Der typische Einsatzbereich des P 40 ist im Outdoor-Bereich. Er entspricht der Schutzart IP65 und ist rundherum bestens gegen Witterung und Co. geschützt. Und ich darf den Test im Ostfriesennerz auf freier Wildbahn durchführen. Egal. Auf der Rückseite finden wir außer dem Display ausschließlich Anschüsse, die mit einer Kunststoffkappe geschützt und abgedeckt werden – so sie nicht mit Steckern belegt sind. Hier gibt es den fünfpoligen DMX-In und DMX-Out, der Spot ist also auf das Zukunftsprotokoll DMX512A ausgerichtet. Power-In und Power-Out sind per Neutrik powerCON ebenfalls nach IP65-Vorgaben konzipiert. Pflichtprogramm: die für das Riggen bzw. die Überkopfmontage vorgeschriebene Sicherungsöse.

Das Außengehäuse ist aus Aluguss gefertigt. Alles stabil und solide und sieht zudem super aus. Der Sinn der auf der hinteren Seite des Korpus verbauten Kühlrippen erschließt sich mir allerdings nicht, denn bei Betriebstemperaturen zwischen 15 und 45 Grad Celsius bleibt fraglich, ob überhaupt flankierende Maßnahmen für den Abfluss von Hitze ergriffen werden müssen.
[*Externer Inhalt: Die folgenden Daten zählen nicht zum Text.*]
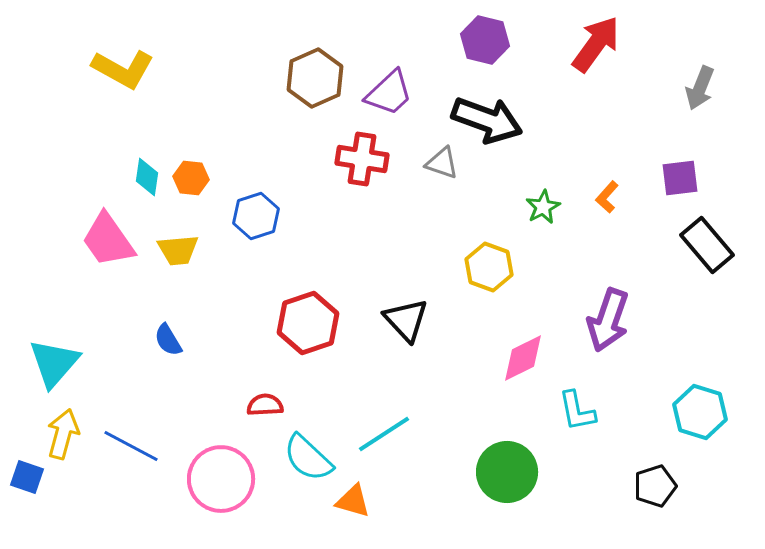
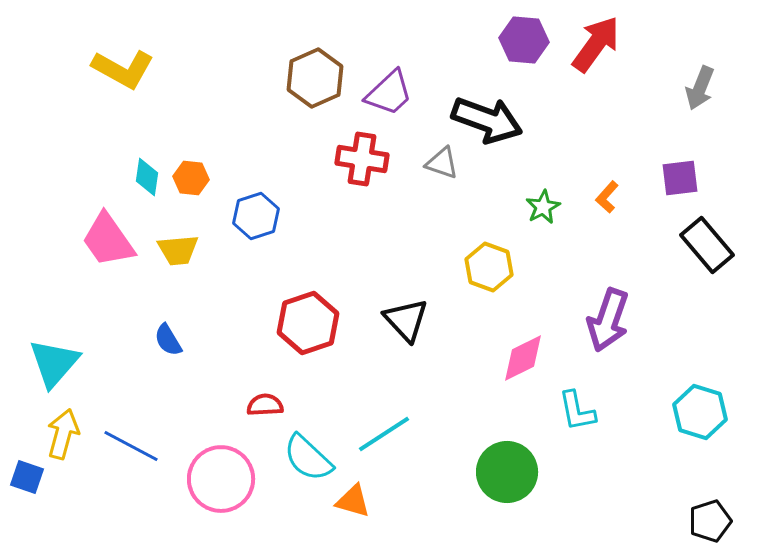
purple hexagon: moved 39 px right; rotated 9 degrees counterclockwise
black pentagon: moved 55 px right, 35 px down
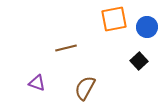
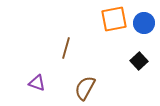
blue circle: moved 3 px left, 4 px up
brown line: rotated 60 degrees counterclockwise
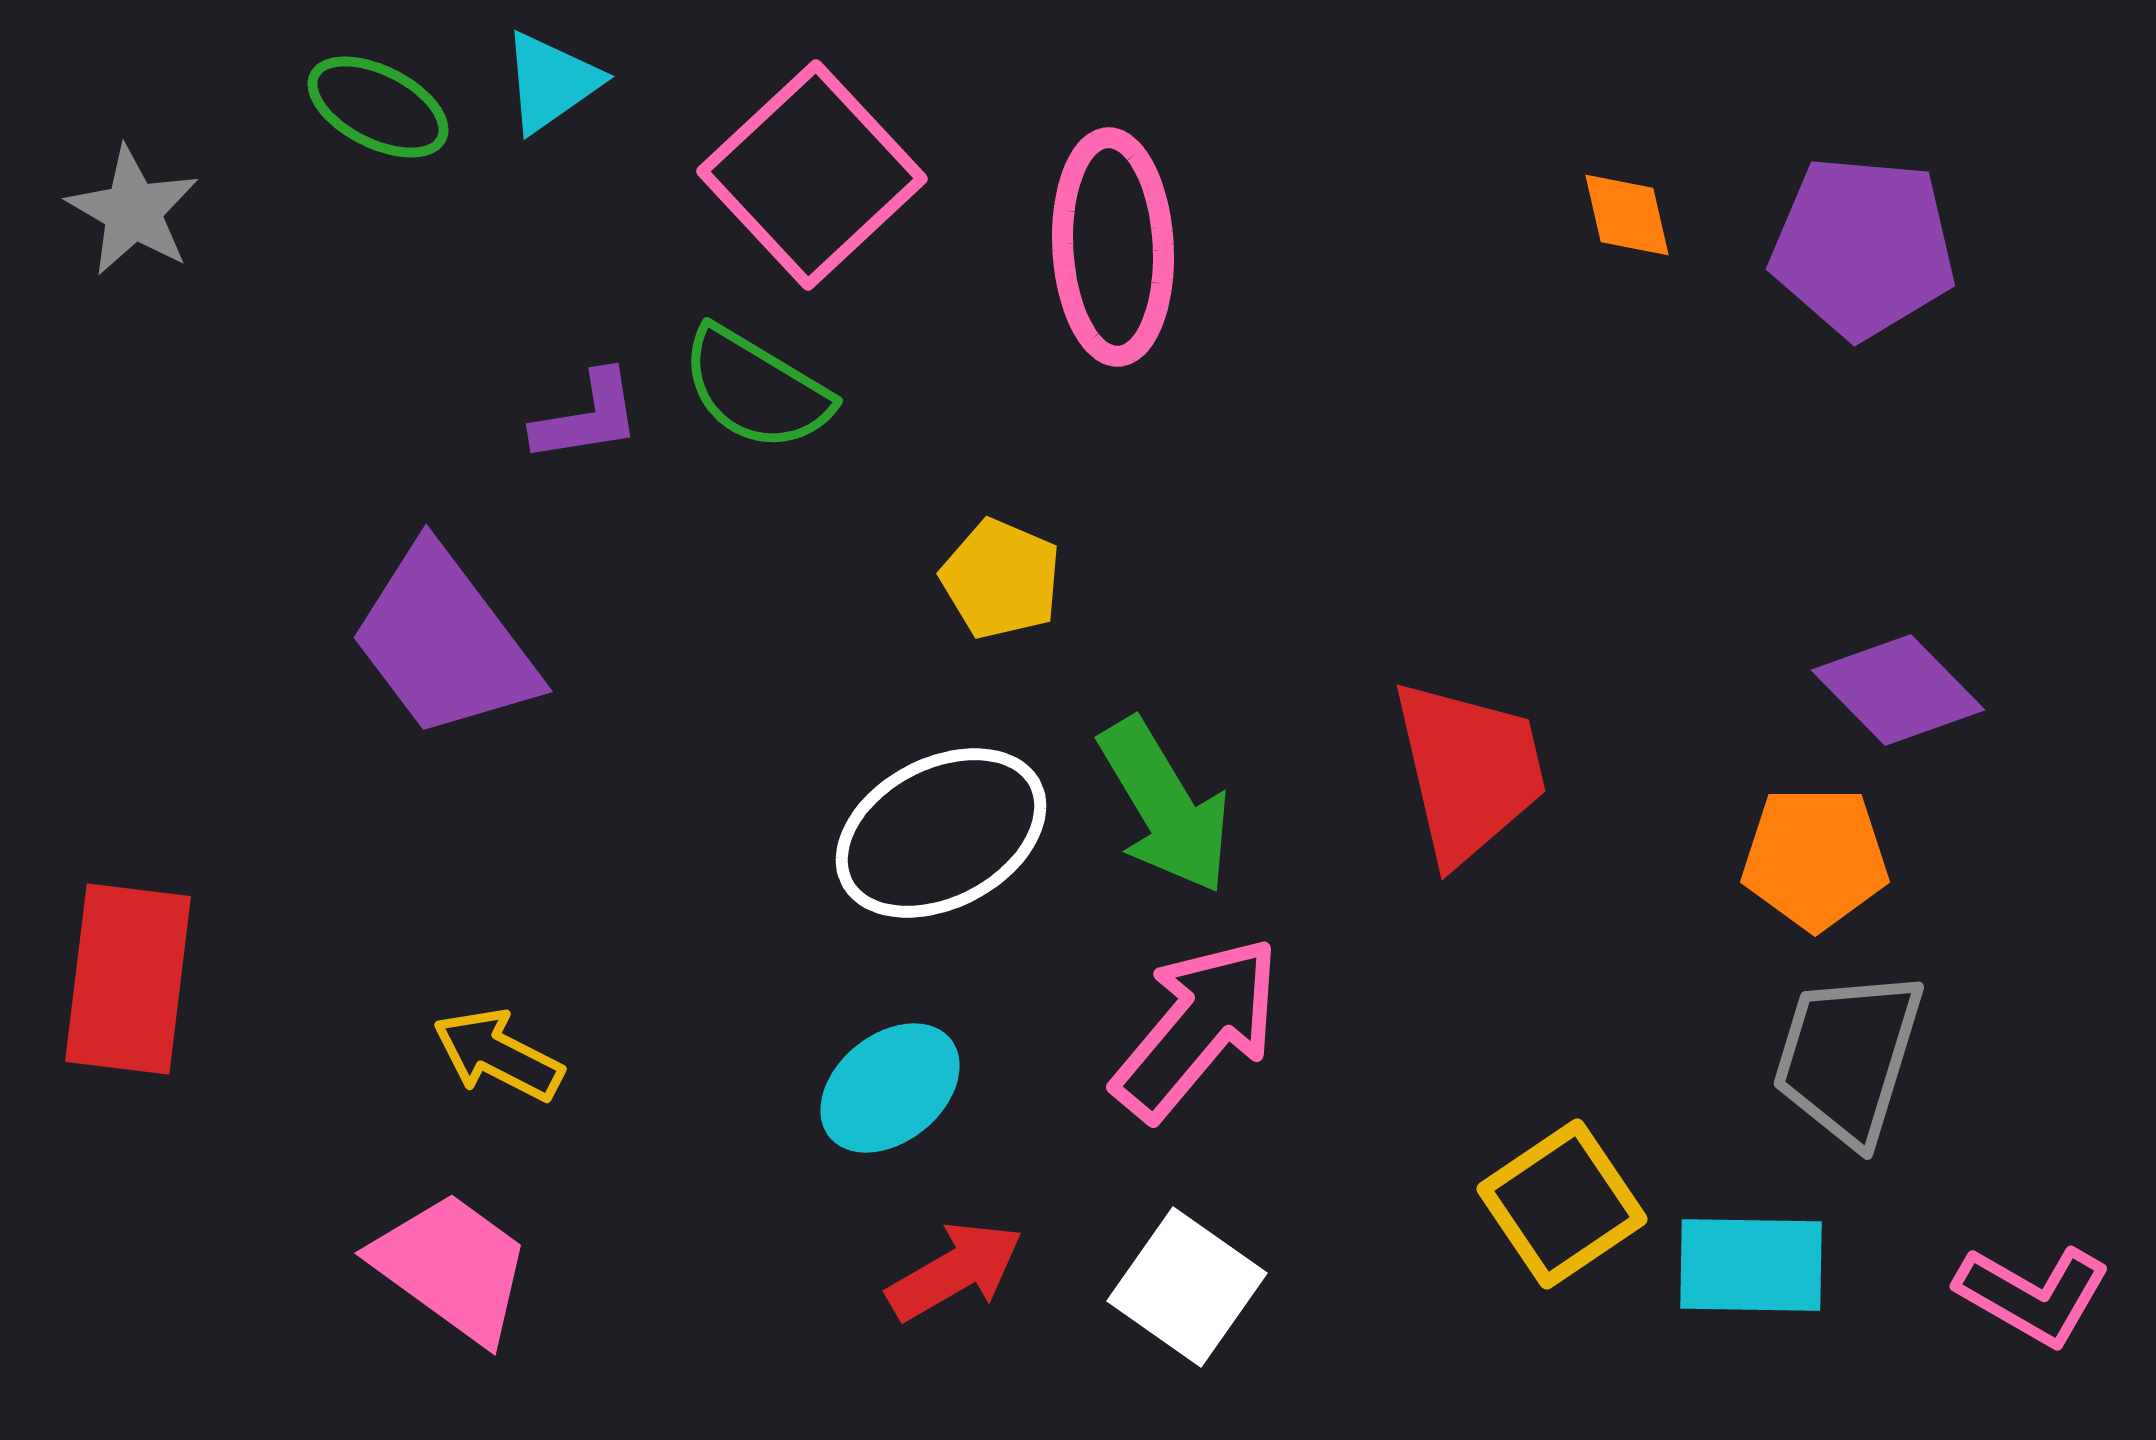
An den Seiten die Aufnahme für den Haltebügel aus dem Lieferumfang. Auch hier steht die Solidität im Mittelpunkt. Leider kann der innere Teil des Doppelbügels beim Stellen nicht auf der gewünschten Breite arretiert werden. Das Feststellen erfolgt ausschließlich über die Drehgriffe und Verschraubungen am Übergang von Doppelbügel zum Korpus. Die halten bestens, aber gewünscht hätte ich mir eine doppelte Absicherung. Im schlimmsten Fall breitet der Doppelständer unvermittelt beide Beine aus und der Kopf liegt auf dem Boden. Allerdings wird der P40 nur selten auf dem Fußboden stehen.

Cameo Zenit Z 120

Der Cameo Zenit Z 120 legt eine Schippe drauf. Er ist deutlich größer und mit 8,5 kg wesentlich schwerer. Die 120 Watt starke RGBW-COB-LED stellt zudem mehr Leistung parat und die Abstrahlfläche hat einen umfangreicheren Durchmesser. Seine spezielle Disziplin ist das motorisierte Zoomen von 7 bis 55 Grad. Das erlaubt eng gebündelte Strahlen und Lichtkegel ebenso wie weiträumige Floodings mit breiten Flächen. Der Gehäuseaufbau ähnelt dem des P 40, nur eben im XXL-Format, die XLR-DMX-Ein- und -Ausgänge sind ebenfalls fünfpolig. Auch hier ist ein den Korpus umgebendes Element mit Kühlrippen integriert. Und bei diesem Gerät verstehe ich auch den Zweck. Denn darunter befinden sich die Auslassschlitze, über die warme Luft abgeführt wird.